The University’s Medical School received more than $301 million for the 2008 fiscal year from the National Institutes of Health — its single largest source of federal funding, according to a recent press release.

The record amount puts the Medical School seventh on the list nationally of all universities for NIH grant funding, behind leader Johns Hopkins University. The University was second on the list for medical schools affiliated with public universities.

Close to 45 percent of the University’s research expenditures came from NIH grants, which were used to fund everything from studies in the School of Nursing to studies in the Undergraduate Research Opportunity Program.

Dr.

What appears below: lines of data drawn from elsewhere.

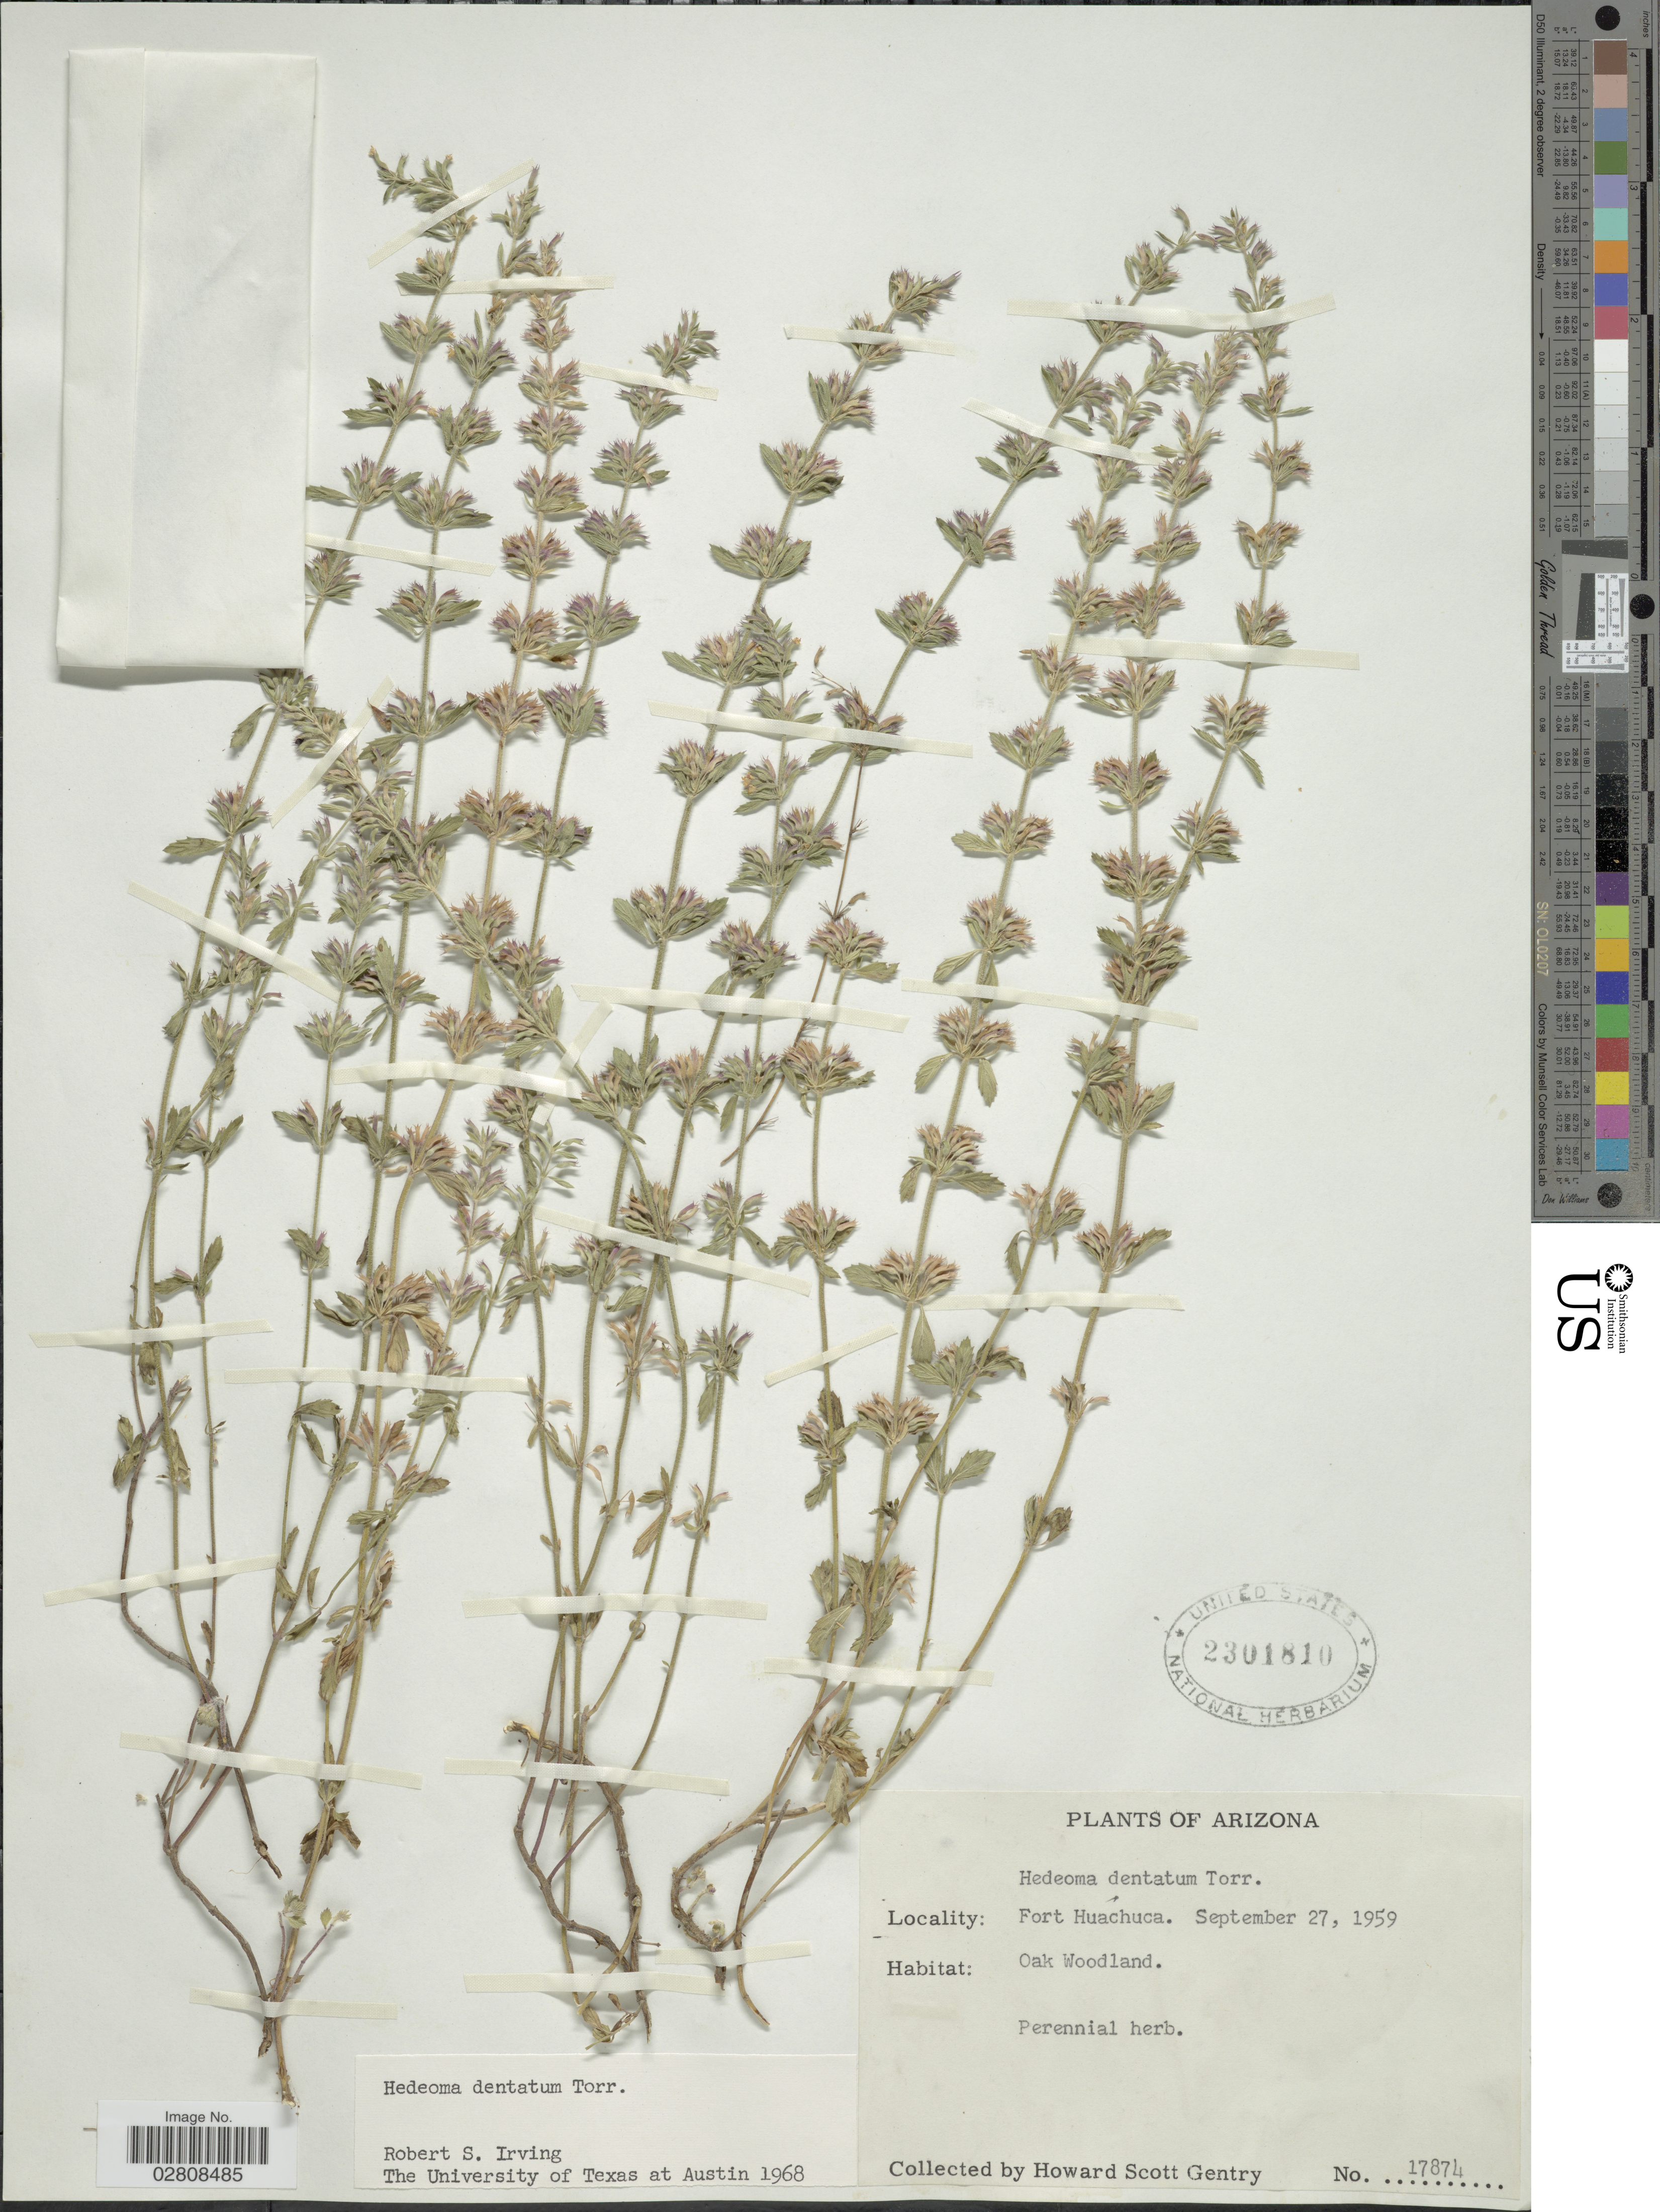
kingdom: Plantae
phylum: Tracheophyta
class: Magnoliopsida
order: Lamiales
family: Lamiaceae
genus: Hedeoma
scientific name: Hedeoma dentata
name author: Torr.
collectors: H. S. Gentry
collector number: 17874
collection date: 1959-09-27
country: United States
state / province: Arizona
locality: Fort Huachuca. Oak Woodland.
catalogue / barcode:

James Woolliscroft, dean of the Medical School, said the funding is especially significant given the current economic situation.

“Especially in the current tight funding climate that we and all medical schools face, the entire U-M Medical School community should take pride in topping $300 million in NIH funds for the first time, and in ranking firmly in the national top,” he said in the press release.

Shantell Kirkendoll, senior public relations representative for the Medical School, reiterated the tough economic environment for government funding, saying that difficulties in procuring grants were largely reflected by the amounts NIH had available to distribute in 2008. She went on to add that the grants that the University earned last year are already being used.

“The money that’s come is already paying for the work being done by our researchers and physicians,” she said. “It pays for everything from their salaries to their supplies and other services that they need to keep their labs running.”

In the past, donors to the University like Bill and Dee Brehm, Alfred Taubman and Charles Mott have enabled researchers to continue their studies and clinical trials so they can gain further NIH funding in what is now an increasingly competitive grant application and allocation process.

Of the 712 grants awarded to the University, the $55 million Clinical Translational Science Award and a National Cancer Institute grant awarded to the Southwest Oncology Group were among the most substantial. Kirkendoll said the two awards are the kinds of compelling achievements that “launched us over the $300 million total.”

Kirkendoll also attributed the University’s achievements to the quality of the research faculty and facilities on campus. She said the Biomedical Science Research building, which opened in February 2006 and currently houses 250 biomolecular research labs, is one such example of the attractive features of the University that have encouraged continued support through grant funding.

“Part of our success certainly has to do with the talent of people here as well as our facilities,” Kirkendoll said.